While in the sciences practitioners must abstain from declaring the supremacy of their ideas until observation and repeated testing can verify them to some degree, theologians have never had the luxury of experimental apparatus to help confirm or deny their views. Thus, when faced with the anxieties attendant wherever former “givens” are questioned, theologians and other religious scholars may be more versed in the practices of patience and serene bewilderment that can be advantageous to navigators of great uncertainty.
With the unique binary of quantum physics and epigenetics in mind, authors for this issue of G&N help show that change and even conflict in science need not be a source of anxiety—rather, our deeply contingent command of the universe can offer an inspirational corollary to how we both know and un-know God in our spiritual lives. That is, if the stories we tell ourselves about natural phenomena using language and symbol can only be incomplete approximations of reality, imagine how much farther we have always been from understanding that which refuses to make itself available to any kind of empirical scrutiny. God appears to be the supreme “known unknown,” where the latter term comprises “unknown unknowns” down to the very last turtle.
But is this necessarily so?
I love when, in church or over coffee, I listen to fellow people of faith state with confidence that they know God is near them and working in their lives; the intimate and unavailable nature of such understanding speaks volumes about what faith is to begin with. Within the pages of this edition of God & Nature, I hope readers will find something of the sublime, perhaps nerve-wracking, perhaps even beautiful in each author’s characterization of conflict and uncertainty in science, in theology, or in their personal walks of faith.

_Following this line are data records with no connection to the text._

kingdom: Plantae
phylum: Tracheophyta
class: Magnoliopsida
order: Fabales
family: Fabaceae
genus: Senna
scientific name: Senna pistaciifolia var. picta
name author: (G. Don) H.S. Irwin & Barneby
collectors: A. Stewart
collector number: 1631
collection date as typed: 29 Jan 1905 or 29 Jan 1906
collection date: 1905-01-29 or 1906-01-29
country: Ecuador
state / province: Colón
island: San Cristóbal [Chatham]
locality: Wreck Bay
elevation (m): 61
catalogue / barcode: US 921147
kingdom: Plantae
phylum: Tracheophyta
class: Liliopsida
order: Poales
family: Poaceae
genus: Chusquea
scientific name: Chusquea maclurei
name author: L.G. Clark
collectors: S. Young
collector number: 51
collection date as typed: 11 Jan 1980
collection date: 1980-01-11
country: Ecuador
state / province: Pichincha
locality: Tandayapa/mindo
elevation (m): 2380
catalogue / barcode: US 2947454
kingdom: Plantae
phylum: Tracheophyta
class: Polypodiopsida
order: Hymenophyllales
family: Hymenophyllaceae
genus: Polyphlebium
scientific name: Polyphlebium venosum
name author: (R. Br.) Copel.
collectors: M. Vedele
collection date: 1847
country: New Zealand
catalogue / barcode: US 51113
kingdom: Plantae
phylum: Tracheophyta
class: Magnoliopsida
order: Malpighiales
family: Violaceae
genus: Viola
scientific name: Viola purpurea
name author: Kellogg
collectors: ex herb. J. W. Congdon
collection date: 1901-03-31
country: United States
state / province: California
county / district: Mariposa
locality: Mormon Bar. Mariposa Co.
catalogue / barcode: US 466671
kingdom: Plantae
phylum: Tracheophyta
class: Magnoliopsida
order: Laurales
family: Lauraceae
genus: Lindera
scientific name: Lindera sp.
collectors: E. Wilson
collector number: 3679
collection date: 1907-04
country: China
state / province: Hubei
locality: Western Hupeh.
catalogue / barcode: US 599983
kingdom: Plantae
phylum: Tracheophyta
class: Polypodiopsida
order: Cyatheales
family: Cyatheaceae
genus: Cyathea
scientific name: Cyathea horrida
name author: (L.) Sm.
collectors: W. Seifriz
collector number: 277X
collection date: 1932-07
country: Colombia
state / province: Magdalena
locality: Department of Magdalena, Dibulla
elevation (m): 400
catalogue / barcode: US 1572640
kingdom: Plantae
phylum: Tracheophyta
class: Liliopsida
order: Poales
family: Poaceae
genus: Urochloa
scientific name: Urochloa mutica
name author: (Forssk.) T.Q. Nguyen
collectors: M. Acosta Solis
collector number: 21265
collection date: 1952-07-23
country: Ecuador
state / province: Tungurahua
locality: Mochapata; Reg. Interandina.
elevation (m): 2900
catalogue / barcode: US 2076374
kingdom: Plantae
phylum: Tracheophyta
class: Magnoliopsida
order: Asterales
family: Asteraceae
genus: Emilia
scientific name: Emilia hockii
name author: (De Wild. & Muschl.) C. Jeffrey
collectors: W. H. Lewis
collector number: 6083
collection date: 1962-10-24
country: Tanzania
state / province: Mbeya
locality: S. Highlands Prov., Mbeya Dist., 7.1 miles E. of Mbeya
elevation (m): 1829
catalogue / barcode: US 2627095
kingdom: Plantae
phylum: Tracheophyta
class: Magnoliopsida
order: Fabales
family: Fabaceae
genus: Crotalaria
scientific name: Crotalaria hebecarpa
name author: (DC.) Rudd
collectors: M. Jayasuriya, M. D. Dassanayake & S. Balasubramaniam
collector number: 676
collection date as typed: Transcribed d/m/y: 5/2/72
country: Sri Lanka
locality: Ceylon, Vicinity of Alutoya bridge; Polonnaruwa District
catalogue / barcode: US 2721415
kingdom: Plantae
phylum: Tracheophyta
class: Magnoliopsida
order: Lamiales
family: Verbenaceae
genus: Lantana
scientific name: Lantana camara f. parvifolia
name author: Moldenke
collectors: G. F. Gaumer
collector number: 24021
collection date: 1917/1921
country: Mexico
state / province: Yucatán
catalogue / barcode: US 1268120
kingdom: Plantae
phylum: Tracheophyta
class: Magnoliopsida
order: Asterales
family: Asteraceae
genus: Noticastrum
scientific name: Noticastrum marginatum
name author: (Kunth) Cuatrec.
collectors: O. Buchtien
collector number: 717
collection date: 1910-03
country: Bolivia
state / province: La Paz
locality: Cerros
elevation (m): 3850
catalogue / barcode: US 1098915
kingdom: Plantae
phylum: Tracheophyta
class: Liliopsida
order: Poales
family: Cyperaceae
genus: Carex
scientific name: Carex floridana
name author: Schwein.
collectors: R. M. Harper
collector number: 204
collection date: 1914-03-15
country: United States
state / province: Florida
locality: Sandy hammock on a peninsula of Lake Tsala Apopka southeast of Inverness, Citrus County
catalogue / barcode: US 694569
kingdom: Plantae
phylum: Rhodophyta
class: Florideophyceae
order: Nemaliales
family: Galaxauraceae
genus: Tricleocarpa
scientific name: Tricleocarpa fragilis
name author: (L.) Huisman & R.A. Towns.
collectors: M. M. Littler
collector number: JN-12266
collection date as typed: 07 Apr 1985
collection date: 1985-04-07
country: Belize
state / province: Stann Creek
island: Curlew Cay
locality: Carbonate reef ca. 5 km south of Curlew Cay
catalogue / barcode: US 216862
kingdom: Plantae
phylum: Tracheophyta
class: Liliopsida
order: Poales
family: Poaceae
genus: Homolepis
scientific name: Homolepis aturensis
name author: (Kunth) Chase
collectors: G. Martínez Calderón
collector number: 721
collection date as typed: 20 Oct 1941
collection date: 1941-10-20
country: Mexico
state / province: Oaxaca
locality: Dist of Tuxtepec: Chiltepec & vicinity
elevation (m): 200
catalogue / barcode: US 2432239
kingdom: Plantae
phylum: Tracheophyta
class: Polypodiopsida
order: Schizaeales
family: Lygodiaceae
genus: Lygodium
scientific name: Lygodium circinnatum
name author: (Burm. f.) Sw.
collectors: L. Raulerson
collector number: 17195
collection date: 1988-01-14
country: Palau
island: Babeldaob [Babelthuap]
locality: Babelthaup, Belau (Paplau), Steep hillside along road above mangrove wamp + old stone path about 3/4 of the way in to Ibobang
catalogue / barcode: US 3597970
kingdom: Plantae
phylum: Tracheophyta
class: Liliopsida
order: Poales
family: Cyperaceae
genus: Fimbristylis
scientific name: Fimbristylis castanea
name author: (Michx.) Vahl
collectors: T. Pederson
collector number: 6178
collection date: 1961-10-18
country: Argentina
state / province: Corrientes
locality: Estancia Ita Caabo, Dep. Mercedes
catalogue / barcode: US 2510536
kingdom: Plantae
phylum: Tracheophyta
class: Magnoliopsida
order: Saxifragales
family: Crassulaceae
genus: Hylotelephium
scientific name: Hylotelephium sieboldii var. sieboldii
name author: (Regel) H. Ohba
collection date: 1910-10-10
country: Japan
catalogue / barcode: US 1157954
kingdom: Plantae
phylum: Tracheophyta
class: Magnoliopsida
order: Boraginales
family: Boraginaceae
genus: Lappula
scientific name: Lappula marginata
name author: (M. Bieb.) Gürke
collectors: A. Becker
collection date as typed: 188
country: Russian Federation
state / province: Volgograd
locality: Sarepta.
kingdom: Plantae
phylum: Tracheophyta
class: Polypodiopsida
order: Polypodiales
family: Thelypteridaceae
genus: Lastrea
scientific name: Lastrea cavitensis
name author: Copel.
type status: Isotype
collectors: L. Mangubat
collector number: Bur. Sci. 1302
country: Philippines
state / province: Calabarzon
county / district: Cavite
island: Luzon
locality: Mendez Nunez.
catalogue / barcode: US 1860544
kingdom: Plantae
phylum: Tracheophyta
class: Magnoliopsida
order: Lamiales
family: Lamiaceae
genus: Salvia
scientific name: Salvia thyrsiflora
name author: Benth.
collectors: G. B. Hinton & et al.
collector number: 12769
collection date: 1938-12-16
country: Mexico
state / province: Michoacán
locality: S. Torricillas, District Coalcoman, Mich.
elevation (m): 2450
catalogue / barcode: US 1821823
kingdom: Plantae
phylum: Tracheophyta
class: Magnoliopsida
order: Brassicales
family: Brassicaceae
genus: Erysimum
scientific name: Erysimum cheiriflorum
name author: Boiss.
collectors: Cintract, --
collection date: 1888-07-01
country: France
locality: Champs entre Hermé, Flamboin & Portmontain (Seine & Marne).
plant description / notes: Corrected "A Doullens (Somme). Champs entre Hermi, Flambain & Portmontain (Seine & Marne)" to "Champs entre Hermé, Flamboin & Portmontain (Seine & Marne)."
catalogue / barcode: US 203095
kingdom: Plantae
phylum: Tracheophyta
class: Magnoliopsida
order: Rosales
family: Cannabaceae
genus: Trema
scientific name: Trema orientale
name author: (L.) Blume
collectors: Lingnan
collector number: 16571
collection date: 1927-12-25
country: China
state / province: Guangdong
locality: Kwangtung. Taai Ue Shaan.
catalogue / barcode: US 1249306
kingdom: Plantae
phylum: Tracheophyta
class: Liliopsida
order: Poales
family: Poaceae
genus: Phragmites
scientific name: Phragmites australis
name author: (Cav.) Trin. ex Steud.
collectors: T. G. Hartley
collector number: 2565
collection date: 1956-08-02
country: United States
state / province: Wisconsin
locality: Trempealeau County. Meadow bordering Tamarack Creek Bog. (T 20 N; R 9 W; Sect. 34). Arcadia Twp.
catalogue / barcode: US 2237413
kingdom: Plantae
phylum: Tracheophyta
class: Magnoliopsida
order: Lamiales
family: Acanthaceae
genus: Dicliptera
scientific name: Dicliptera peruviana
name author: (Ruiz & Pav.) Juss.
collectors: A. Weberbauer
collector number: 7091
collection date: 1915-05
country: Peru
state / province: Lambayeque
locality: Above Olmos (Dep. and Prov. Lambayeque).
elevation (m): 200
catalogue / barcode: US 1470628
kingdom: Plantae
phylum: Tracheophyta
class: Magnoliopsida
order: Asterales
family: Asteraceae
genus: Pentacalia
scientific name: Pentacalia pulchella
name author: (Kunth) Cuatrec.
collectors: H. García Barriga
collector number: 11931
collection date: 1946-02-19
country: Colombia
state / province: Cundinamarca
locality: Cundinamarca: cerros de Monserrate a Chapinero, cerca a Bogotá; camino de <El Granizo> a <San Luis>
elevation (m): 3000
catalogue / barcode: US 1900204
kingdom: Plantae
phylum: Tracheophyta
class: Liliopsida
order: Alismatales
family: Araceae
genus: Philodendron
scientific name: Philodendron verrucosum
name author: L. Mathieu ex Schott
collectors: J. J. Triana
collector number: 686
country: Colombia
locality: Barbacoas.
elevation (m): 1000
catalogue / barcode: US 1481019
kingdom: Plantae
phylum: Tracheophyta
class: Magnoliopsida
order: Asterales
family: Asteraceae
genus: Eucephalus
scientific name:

 “must” = “probably should”
Emily Ruppel is a PhD student in communication at the University of Pittsburgh, with focus areas in rhetoric of science, bioethics, STS, feminist theory, and oral history.
Prior to her doctoral work, Emily studied poetry at Bellarmine University in Louisville (B.A. '08) and science writing at MIT (M.S. '11). She has spent many years working as a professional writer and editor for academic and popular outlets; among them, God & Nature magazine is a favorite project.